Locate each line in the material below that contains the word "dass", and copy every such line.

*** Opening of Given entries ***

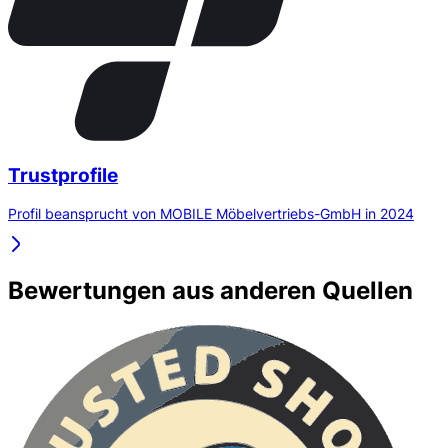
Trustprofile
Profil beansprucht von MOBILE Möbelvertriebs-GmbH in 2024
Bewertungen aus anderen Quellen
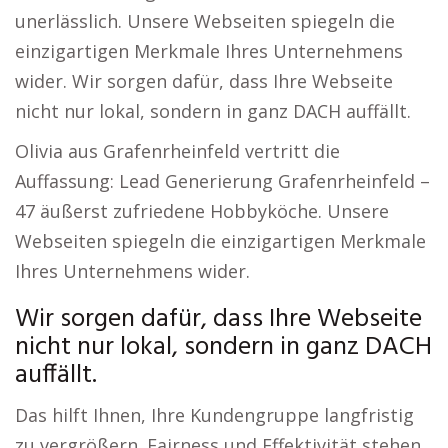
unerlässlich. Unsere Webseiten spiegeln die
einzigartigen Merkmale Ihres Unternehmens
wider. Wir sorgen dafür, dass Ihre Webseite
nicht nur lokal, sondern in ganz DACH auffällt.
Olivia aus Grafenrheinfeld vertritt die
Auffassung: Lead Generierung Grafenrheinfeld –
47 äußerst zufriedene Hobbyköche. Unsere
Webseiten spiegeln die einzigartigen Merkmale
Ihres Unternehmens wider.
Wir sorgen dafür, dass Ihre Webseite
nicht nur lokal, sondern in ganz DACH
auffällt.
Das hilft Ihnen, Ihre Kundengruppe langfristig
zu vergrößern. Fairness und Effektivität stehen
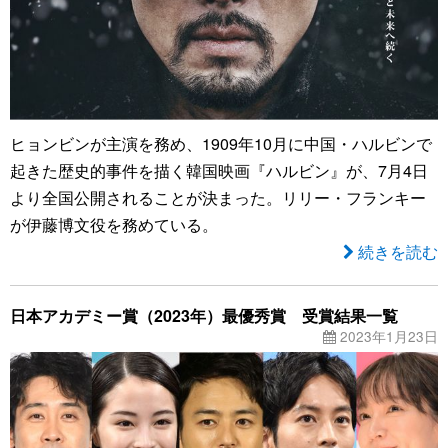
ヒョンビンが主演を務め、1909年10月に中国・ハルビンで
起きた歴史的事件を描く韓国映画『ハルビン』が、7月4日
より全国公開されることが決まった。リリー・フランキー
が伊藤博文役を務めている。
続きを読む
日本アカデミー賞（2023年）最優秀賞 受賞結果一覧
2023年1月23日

*** Close of Given entries ***

* [Exercise output]
wider. Wir sorgen dafür, dass Ihre Webseite
Wir sorgen dafür, dass Ihre Webseite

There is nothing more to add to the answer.